Le nouvel idéal du pouvoir devient la «ville pestiférée» qui est aussi la ville punitive. Là où il y a la peste, il y a la quarantaine ; tout le monde est contrôlé, catalogué, enfermé, soumis à la règle. Pour défendre la vie et la sécurité de la collectivité, on accorde le droit de tuer quiconque circule sans autorisation, sauf quelques groupes d'infime importance, les individus décrits par Manzoni, ceux à qui on attribue les tâches les plus ignobles, comme le transport des cadavres des pestiférés. La structure architecturale de cette exigence technologique est fournie par Bentham, en 1791, avec son Panopticon *.

* Bentham (J.), Panopticon, Dublin et Londres, 1791 (Le Panoptique. Mémoire sur un nouveau principe pour construire des maisons d'inspection et nommément des maisons de force, Paris, Imprimerie nationale, 1791).

- Qu'est-ce que le Panopticon ?

- C'est un projet de construction avec une tour centrale qui sur veille toute une série de cellules disposées circulairement, à contre-jour, dans lesquelles on enferme les individus. Du centre, on contrôle toute chose et tout mouvement sans être vu.

Le pouvoir disparaît, il ne se représente plus, mais il existe ; il se dilue même dans l'infinie multiplicité de son unique regard.

Les prisons modernes, et même un grand nombre parmi les plus récentes que l'on appelle «modèles», reposent sur ce principe. Mais, avec son Panopticon, Bentham ne pensait pas de manière spécifique à la prison ; son modèle pouvait être utilisé - et l'a été pour n'importe quelle structure de la société nouvelle. La police, invention française qui fascina aussitôt tous les gouvernements européens, est la jumelle du Panopticon.

La fiscalité moderne, les asiles psychiatriques, les fichiers, les circuits de télévision et combien d'autres technologies qui nous entourent en sont la concrète application. Notre société est beaucoup plus benthamienne que beccarienne. Les lieux dans lesquels on a trouvé la tradition de connaissances qui ont amené à la prison montrent pourquoi celle-ci ressemble aux casernes, aux hôpitaux, aux écoles et pourquoi ceux-ci ressemblent aux prisons.

- Mais la prison fut critiquée depuis le début.

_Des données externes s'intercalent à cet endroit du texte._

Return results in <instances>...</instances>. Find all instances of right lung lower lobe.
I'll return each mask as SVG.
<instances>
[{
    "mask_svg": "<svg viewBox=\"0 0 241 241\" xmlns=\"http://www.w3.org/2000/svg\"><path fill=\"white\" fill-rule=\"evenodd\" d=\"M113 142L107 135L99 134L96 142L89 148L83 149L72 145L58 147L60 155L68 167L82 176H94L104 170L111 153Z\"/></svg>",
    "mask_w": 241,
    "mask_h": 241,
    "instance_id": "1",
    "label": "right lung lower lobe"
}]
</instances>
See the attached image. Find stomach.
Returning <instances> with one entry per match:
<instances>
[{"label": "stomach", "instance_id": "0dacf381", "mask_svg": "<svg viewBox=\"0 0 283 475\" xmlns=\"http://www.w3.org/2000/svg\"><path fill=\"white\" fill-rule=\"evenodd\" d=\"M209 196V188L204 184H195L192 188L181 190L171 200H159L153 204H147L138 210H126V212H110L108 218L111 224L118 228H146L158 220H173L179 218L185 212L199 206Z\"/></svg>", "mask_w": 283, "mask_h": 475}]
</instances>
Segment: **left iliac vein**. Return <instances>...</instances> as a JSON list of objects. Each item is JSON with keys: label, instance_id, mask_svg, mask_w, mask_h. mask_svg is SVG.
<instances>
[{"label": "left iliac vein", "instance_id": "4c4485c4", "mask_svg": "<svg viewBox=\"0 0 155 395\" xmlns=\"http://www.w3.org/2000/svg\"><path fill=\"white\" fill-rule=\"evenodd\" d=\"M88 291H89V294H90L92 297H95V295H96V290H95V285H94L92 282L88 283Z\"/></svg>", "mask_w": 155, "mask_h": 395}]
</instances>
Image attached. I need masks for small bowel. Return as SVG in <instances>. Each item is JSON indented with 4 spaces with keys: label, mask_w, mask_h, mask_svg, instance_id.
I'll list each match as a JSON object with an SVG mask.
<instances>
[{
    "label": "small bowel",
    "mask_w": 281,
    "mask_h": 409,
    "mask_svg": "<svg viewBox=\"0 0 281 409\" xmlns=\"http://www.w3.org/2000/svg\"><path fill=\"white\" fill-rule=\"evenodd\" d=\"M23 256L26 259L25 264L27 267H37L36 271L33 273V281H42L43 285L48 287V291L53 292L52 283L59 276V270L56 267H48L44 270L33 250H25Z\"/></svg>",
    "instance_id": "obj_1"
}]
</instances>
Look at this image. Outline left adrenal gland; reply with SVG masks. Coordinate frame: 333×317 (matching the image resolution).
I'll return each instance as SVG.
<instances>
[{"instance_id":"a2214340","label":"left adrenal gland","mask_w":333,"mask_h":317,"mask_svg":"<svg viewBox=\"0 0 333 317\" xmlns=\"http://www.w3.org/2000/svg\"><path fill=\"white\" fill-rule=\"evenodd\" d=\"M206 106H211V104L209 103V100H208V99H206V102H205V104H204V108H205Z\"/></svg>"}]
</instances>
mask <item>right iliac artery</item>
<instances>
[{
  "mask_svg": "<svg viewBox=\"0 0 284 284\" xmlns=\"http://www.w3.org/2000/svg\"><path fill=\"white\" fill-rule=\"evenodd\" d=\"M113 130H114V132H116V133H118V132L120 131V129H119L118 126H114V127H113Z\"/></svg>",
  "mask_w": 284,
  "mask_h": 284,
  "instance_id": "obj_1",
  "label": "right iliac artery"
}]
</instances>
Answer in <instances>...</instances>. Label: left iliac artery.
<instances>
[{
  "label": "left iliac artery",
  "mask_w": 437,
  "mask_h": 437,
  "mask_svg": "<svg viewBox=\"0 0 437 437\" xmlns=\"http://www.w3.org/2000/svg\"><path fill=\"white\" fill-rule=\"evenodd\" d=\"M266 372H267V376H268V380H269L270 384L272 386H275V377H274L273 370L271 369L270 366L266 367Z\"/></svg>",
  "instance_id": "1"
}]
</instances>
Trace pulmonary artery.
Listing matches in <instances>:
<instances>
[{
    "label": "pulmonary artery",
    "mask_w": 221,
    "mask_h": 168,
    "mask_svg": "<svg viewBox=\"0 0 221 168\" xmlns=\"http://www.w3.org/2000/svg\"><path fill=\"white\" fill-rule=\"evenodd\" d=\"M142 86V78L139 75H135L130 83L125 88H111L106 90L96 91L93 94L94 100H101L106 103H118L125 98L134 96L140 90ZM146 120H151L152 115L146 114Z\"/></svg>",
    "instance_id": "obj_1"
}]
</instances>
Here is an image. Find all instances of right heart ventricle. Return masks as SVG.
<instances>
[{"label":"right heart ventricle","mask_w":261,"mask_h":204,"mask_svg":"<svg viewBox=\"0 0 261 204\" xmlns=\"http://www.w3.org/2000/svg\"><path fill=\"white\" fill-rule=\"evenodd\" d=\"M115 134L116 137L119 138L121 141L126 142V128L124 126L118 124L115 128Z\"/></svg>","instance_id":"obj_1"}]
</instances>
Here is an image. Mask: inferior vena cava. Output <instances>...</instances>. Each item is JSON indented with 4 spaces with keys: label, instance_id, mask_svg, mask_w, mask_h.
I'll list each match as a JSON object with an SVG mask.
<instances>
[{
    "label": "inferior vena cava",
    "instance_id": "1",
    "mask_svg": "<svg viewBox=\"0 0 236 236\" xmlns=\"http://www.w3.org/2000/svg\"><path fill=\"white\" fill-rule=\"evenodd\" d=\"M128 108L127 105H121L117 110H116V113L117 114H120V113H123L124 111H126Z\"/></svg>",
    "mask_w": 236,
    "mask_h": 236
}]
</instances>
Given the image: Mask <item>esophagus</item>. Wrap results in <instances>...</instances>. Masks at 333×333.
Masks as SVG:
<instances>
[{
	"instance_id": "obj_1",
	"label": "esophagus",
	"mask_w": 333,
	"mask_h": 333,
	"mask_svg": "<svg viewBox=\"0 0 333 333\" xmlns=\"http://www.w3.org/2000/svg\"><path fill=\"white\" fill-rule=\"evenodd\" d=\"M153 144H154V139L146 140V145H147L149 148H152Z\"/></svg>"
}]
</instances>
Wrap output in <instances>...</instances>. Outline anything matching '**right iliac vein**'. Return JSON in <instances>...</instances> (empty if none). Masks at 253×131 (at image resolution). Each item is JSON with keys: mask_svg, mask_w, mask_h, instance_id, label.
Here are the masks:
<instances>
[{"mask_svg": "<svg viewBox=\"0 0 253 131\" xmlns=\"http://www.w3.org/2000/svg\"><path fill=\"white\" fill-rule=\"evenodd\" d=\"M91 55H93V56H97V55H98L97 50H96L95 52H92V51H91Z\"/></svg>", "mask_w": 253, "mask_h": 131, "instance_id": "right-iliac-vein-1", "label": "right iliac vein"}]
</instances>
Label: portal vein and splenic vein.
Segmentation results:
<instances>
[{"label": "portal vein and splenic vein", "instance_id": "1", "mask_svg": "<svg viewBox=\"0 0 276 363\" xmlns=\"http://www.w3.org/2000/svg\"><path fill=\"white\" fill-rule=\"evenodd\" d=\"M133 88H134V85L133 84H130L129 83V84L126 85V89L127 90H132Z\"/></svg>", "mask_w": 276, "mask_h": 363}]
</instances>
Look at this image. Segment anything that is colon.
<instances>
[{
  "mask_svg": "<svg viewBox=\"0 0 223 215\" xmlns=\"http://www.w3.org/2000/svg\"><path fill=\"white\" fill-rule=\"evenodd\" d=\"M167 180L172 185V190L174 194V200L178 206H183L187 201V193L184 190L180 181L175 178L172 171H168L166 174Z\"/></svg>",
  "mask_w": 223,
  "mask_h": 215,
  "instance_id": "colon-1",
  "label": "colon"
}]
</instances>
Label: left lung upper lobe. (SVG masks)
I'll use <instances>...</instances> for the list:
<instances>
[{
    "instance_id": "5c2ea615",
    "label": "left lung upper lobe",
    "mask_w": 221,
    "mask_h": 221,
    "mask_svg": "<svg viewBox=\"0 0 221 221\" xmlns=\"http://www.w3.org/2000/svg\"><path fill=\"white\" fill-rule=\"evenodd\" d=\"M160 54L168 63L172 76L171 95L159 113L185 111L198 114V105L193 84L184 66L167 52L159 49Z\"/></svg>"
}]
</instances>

Elle fut définie comme un échec pénal, une usine de délinquants.

- Cela, cependant, n'a pas servi à la détruire. Après un siècle et demi, elle tient toujours debout. Mais, d'ailleurs, est-elle vraiment un échec ? Ou n'est-elle pas plutôt une réussite et justement pour les mêmes raisons pour lesquelles on l'accuse d'échouer ? En fait, la prison est un succès.

- Quel succès ?

- La prison crée et maintient une société de délinquants, le milieu, avec ses règles, sa solidarité, sa marque morale d'infamie. L'existence de cette minorité délinquante, loin d'être la mesure éclatante d'un échec, est très importante pour la structure du pouvoir de la classe dominante.

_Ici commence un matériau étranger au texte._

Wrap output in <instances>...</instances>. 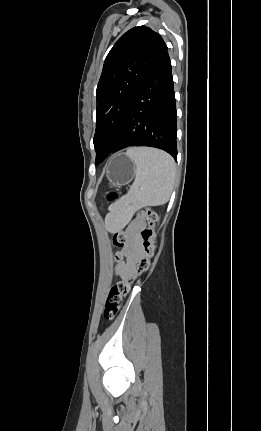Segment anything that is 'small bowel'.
I'll return each mask as SVG.
<instances>
[{"instance_id":"c3829d8e","label":"small bowel","mask_w":261,"mask_h":431,"mask_svg":"<svg viewBox=\"0 0 261 431\" xmlns=\"http://www.w3.org/2000/svg\"><path fill=\"white\" fill-rule=\"evenodd\" d=\"M144 226V218L142 216H137L127 229L129 242L124 250L126 262L119 264L116 268V274L121 278L128 277L135 270V262L141 254L142 237L140 231Z\"/></svg>"}]
</instances>
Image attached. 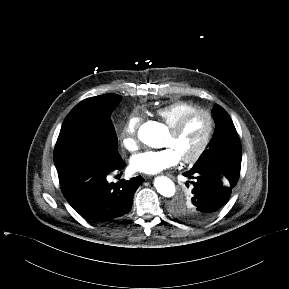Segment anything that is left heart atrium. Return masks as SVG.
<instances>
[{
    "mask_svg": "<svg viewBox=\"0 0 289 289\" xmlns=\"http://www.w3.org/2000/svg\"><path fill=\"white\" fill-rule=\"evenodd\" d=\"M181 158L172 147L147 150L131 158L132 170L144 174H156L179 163Z\"/></svg>",
    "mask_w": 289,
    "mask_h": 289,
    "instance_id": "obj_1",
    "label": "left heart atrium"
}]
</instances>
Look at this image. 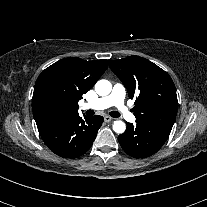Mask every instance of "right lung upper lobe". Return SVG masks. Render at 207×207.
Listing matches in <instances>:
<instances>
[{
  "instance_id": "obj_1",
  "label": "right lung upper lobe",
  "mask_w": 207,
  "mask_h": 207,
  "mask_svg": "<svg viewBox=\"0 0 207 207\" xmlns=\"http://www.w3.org/2000/svg\"><path fill=\"white\" fill-rule=\"evenodd\" d=\"M107 68V60L62 59L46 68L37 78L32 110L38 130L57 120L77 115L78 101Z\"/></svg>"
}]
</instances>
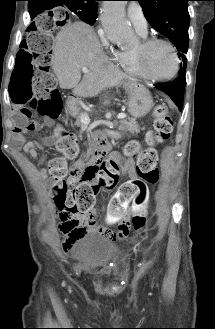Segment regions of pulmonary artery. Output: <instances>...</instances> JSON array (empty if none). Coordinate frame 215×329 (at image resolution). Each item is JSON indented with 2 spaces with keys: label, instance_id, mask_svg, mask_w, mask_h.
I'll return each instance as SVG.
<instances>
[{
  "label": "pulmonary artery",
  "instance_id": "pulmonary-artery-1",
  "mask_svg": "<svg viewBox=\"0 0 215 329\" xmlns=\"http://www.w3.org/2000/svg\"><path fill=\"white\" fill-rule=\"evenodd\" d=\"M127 15L135 29L140 34H147V21L142 11V8L137 3H132L127 9Z\"/></svg>",
  "mask_w": 215,
  "mask_h": 329
}]
</instances>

Sa première fonction est celle de disqualifier tous les actes illégaux qui sont regroupés sous une commune infamie morale. Il n'en allait pas ainsi auparavant : bon nombre des actes illégaux commis par le peuple étaient en réalité tolérés. Maintenant, ce n'est plus possible, le délinquant, fruit de la structure pénale, est d'abord un criminel comme quiconque enfreint la loi, pour quelque raison que ce soit. Ensuite on crée une structure intermédiaire dont se sert la classe dominante pour ses illégalismes : ce sont les délinquants, justement, qui la constituent. L'exemple le plus criant est celui de l'exploitation du sexe. D'une part, on instaure des interdictions, des scandales et des répressions autour de la vie sexuelle ; cela permet de transformer le besoin en «marchandise» sexuelle difficile et chère, puis on l'exploite. Aucune grande industrie de n'importe quel grand pays industrialisé ne peut rivaliser avec l'énorme rentabilité du marché de la prostitution. Cela est valable pour l'alcool à l'époque de la prohibition ; aujourd'hui, pour la drogue (cf. l'accord turc-américain pour la culture du pavot), pour la contrebande du tabac, des armes...

- Comment est maintenue la liaison avec le pouvoir ?

- Ces énormes masses d'argent remontent, remontent jusqu'au moment où elles arrivent aux grandes entreprises financières et politiques de la bourgeoisie. En somme, on maintient un échiquier où il y a des cases dangereuses, et d'autres, sûres. Sur les dangereuses se trouvent toujours les délinquants. C'est là la liaison. Et nous en arrivons à l'autre rôle de la délinquance : la complicité avec les structures policières dans le contrôle de la société. Un système de chantages et d'échanges dans lequel les rôles sont confondus, comme dans un cercle. Un indic est-il autre chose qu'un policier-délinquant ou un délinquant-policier ? En France, l'éclatante figure symbole de cette réalité est Vidocq, le fameux bandit qui devient à un certain moment chef de la police.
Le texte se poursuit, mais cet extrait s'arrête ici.